Quels sont les risques à considérer ?
L'un des auteurs de l'article est Marcello Ienca, chercheur en éthique et politique de la santé au département des sciences et technologies de la santé de l'ETH Zurich. Il explique à SmartHealth qu'il existe plusieurs facteurs dangereux induits par l’exploitation des données piratées accessibles au public. « L'un des risques est de susciter de la méfiance. La confiance du public est de la plus haute importance pour la science. Sans elle, la science n'est plus en accord avec la société. En raison de la fréquence de la cybercriminalité, les données piratées seront de plus en plus disponibles. Si nous les traitons sans limite, le risque est grand de briser cette relation saine entre la science et la société. De plus, nous allons abaisser les normes d'éthique et d'intégrité de la recherche scientifique. Enfin, nous risquons de nuire directement ou indirectement aux personnes concernées. Certaines données doivent rester confidentielles.»

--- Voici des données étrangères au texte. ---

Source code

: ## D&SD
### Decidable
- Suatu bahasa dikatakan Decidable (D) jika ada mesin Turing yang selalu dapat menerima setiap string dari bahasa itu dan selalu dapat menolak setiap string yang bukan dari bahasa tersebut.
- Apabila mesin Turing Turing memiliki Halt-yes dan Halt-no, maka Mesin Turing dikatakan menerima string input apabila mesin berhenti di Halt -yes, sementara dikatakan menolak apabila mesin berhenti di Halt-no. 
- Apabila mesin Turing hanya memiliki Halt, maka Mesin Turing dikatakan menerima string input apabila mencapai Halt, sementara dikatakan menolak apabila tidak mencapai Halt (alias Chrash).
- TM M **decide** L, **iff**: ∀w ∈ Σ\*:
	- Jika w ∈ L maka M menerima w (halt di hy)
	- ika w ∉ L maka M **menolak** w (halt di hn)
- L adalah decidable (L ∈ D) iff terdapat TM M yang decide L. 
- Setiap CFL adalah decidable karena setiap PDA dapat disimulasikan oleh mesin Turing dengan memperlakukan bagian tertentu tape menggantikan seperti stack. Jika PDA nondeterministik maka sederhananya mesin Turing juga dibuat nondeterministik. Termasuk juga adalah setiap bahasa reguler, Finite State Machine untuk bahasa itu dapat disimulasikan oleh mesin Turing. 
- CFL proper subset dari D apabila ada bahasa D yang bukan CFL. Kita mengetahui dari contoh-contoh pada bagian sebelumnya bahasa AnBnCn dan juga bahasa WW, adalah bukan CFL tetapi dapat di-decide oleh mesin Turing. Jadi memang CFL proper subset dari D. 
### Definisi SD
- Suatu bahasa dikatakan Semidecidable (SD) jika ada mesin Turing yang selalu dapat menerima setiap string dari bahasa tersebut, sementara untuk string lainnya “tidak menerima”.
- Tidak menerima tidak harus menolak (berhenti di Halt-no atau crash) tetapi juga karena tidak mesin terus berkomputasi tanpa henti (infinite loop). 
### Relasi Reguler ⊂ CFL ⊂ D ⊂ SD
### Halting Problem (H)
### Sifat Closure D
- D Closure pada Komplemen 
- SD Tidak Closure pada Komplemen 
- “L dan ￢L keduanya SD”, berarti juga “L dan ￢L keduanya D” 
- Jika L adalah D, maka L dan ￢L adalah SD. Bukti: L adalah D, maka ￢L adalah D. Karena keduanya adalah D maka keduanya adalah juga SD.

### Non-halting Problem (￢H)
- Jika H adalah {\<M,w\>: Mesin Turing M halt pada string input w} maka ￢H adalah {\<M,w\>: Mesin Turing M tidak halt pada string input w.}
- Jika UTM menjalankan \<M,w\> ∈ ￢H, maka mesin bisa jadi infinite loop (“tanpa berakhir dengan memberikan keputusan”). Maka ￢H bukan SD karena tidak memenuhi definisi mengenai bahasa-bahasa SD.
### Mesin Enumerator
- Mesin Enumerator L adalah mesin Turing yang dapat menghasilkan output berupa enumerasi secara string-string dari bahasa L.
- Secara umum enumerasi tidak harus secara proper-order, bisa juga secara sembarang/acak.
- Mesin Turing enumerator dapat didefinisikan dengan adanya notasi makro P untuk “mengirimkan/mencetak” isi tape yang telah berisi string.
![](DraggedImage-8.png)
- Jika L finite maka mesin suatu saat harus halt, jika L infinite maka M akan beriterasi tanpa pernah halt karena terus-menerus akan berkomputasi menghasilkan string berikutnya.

L'éthique dans les soins de santé
Marcello Ienca explique que les données piratées dans le secteur médical doivent être traitées avec beaucoup de précautions. « Ces informations sont éthiquement sensibles, quel que soit le secteur. Cependant, les données médicales le sont encore plus. Par conséquent, la recherche basée sur des informations piratées est susceptible d'être encore plus problématique d'un point de vue éthique que d'autres recherches effectuées avec des données volées. En outre, les chercheurs du secteur de la santé ont une plus grande responsabilité pour assurer la confidentialité des informations exploitées. Lorsque ces derniers sont impliqués dans des pratiques clairement discutables, cela peut favoriser la méfiance. Et ça n’augure rien de bon pour l’image de la santé publique. »
Le dilemme des données médicales
L'utilisation de données non éthiques dans le monde médical n’a pas suscité une attention particulière ces dernières années. Pourtant par le passé, l'utilisation de ces informations volées non pas par piratage, mais par coercition, posait des dilemmes majeurs. Pendant la Seconde Guerre mondiale, des médecins nazis ont délibérément fait congeler des prisonniers dans des camps de concentration afin de réaliser diverses expériences. John Hayward, expert en hypothermie à l'université de Victoria au Canada, a analysé les résultats de ces recherches dans les années 1980. Il déclarait à l'époque qu'il aurait préféré ne pas s’en servir, mais qu'il n’existait pas d'autre solution. Selon lui, ne pas les analyser aurait été tout aussi mauvais.